The extremist, who cannot be identified, was granted the taxpayer funds even though he was described in court as the ‘very model of a modern Al Qaeda terrorist’.
The payments are particularly alarming following the atrocities in Westminster, Manchester and London Bridge that cost 35 innocent lives.
And the election result has cast doubt on Theresa May’s pledge to tear up the Human Rights Act in cases where it blocks the deportation of extremists.
The terrorist who has been granted legal aid came to England illegally in the months after the September 11 attacks as a ‘sleeper agent’ for a group linked to Al Qaeda.
The Jordanian claimed asylum by pretending to have fled the Middle East in fear of his life.
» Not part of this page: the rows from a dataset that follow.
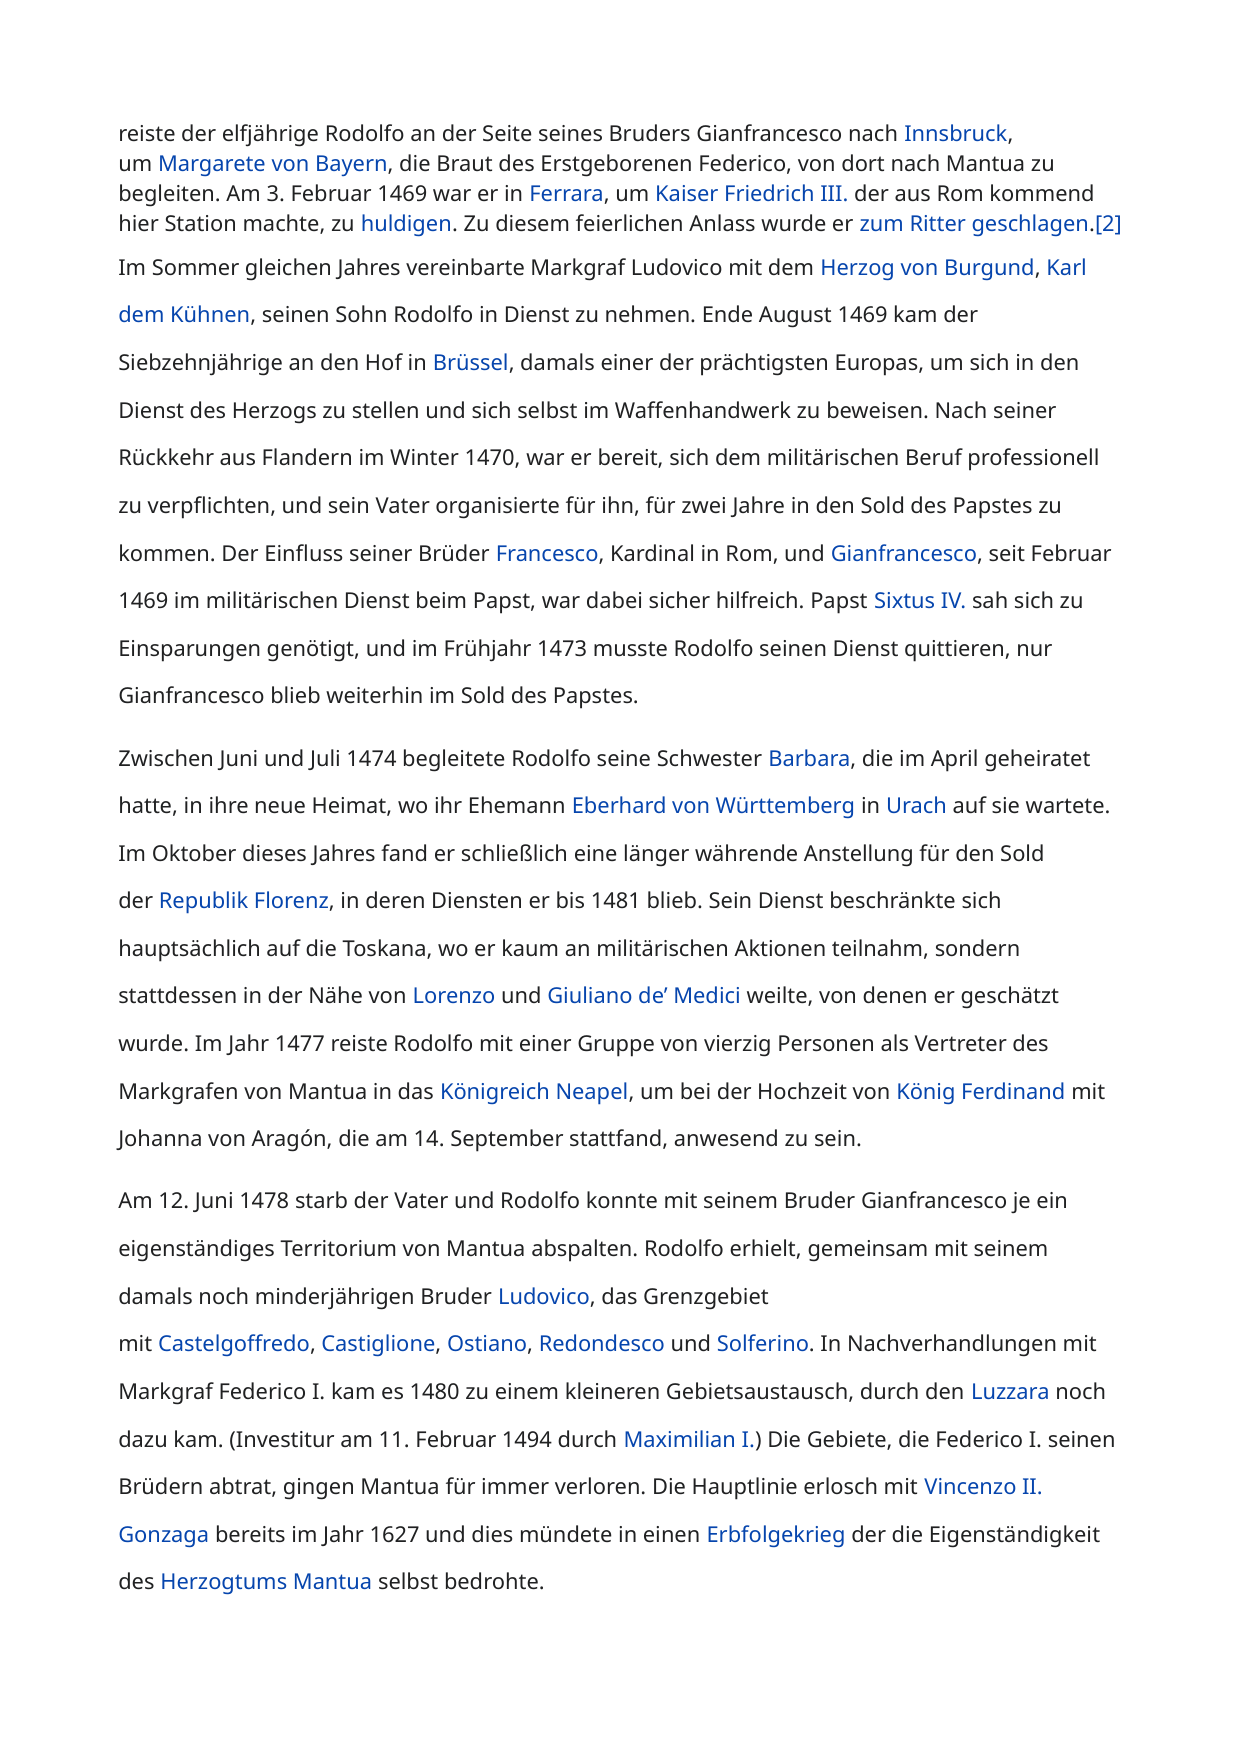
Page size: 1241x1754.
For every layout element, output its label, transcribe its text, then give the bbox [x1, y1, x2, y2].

text Am 12. Juni 1478 starb der Vater und Rodolfo konnte mit seinem Bruder Gianfrancesco je ein eigenständiges Territorium von Mantua abspalten. Rodolfo erhielt, gemeinsam mit seinem damals noch minderjährigen Bruder Ludovico, das Grenzgebiet mit Castelgoffredo, Castiglione, Ostiano, Redondesco und Solferino. In Nachverhandlungen mit Markgraf Federico I. kam es 1480 zu einem kleineren Gebietsaustausch, durch den Luzzara noch dazu kam. (Investitur am 11. Februar 1494 durch Maximilian I.) Die Gebiete, die Federico I. seinen Brüdern abtrat, gingen Mantua für immer verloren. Die Hauptlinie erlosch mit Vincenzo II. Gonzaga bereits im Jahr 1627 und dies mündete in einen Erbfolgekrieg der die Eigenständigkeit des Herzogtums Mantua selbst bedrohte. [118, 1186, 1122, 1596]
text Im Sommer gleichen Jahres vereinbarte Markgraf Ludovico mit dem Herzog von Burgund, Karl dem Kühnen, seinen Sohn Rodolfo in Dienst zu nehmen. Ende August 1469 kam der Siebzehnjährige an den Hof in Brüssel, damals einer der prächtigsten Europas, um sich in den Dienst des Herzogs zu stellen und sich selbst im Waffenhandwerk zu beweisen. Nach seiner Rückkehr aus Flandern im Winter 1470, war er bereit, sich dem militärischen Beruf professionell zu verpflichten, und sein Vater organisierte für ihn, für zwei Jahre in den Sold des Papstes zu kommen. Der Einfluss seiner Brüder Francesco, Kardinal in Rom, und Gianfrancesco, seit Februar 1469 im militärischen Dienst beim Papst, war dabei sicher hilfreich. Papst Sixtus IV. sah sich zu Einsparungen genötigt, und im Frühjahr 1473 musste Rodolfo seinen Dienst quittieren, nur Gianfrancesco blieb weiterhin im Sold des Papstes. [118, 252, 1122, 710]
text Zwischen Juni und Juli 1474 begleitete Rodolfo seine Schwester Barbara, die im April geheiratet hatte, in ihre neue Heimat, wo ihr Ehemann Eberhard von Württemberg in Urach auf sie wartete. Im Oktober dieses Jahres fand er schließlich eine länger währende Anstellung für den Sold der Republik Florenz, in deren Diensten er bis 1481 blieb. Sein Dienst beschränkte sich hauptsächlich auf die Toskana, wo er kaum an militärischen Aktionen teilnahm, sondern stattdessen in der Nähe von Lorenzo und Giuliano de’ Medici weilte, von denen er geschätzt wurde. Im Jahr 1477 reiste Rodolfo mit einer Gruppe von vierzig Personen als Vertreter des Markgrafen von Mantua in das Königreich Neapel, um bei der Hochzeit von König Ferdinand mit Johanna von Aragón, die am 14. September stattfand, anwesend zu sein. [118, 742, 1122, 1153]
text reiste der elfjährige Rodolfo an der Seite seines Bruders Gianfrancesco nach Innsbruck, um Margarete von Bayern, die Braut des Erstgeborenen Federico, von dort nach Mantua zu begleiten. Am 3. Februar 1469 war er in Ferrara, um Kaiser Friedrich III. der aus Rom kommend hier Station machte, zu huldigen. Zu diesem feierlichen Anlass wurde er zum Ritter geschlagen.[2] [118, 118, 1122, 237]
The claim was dismissed and he should have been deported. But he managed to stay and evade authorities simply by using a fake name. He was given a council house with his wife and claimed at least £100,000 in benefits.
The terrorist was arrested after a bank tipped off police about unusual activity on his account.
On his home computers, police found terror manuals detailing how to carry out bombings, with guidance on ‘suitable targets’ including airports and nightclubs.
He also had instructions on setting up a terror cell linked to Al Muhajiroun, the proscribed group. It is led by Anjem Choudary, the jailed hate preacher, and was supported by Khuram Butt, one of the London Bridge murderers.
The jihadi was convicted of six counts of possessing material for a purpose connected with terrorism and sent to jail.
A judge said his crimes were some of the most serious before the courts. But since completing his sentence, the Government has failed to deport him.
He was refused refugee status by the Home Office but has launched continued appeals through the courts.
He has gained from £253,000 in taxpayer-funded legal aid since his arrival in the country, according to figures released to the Daily Mail under the Freedom of Information Act.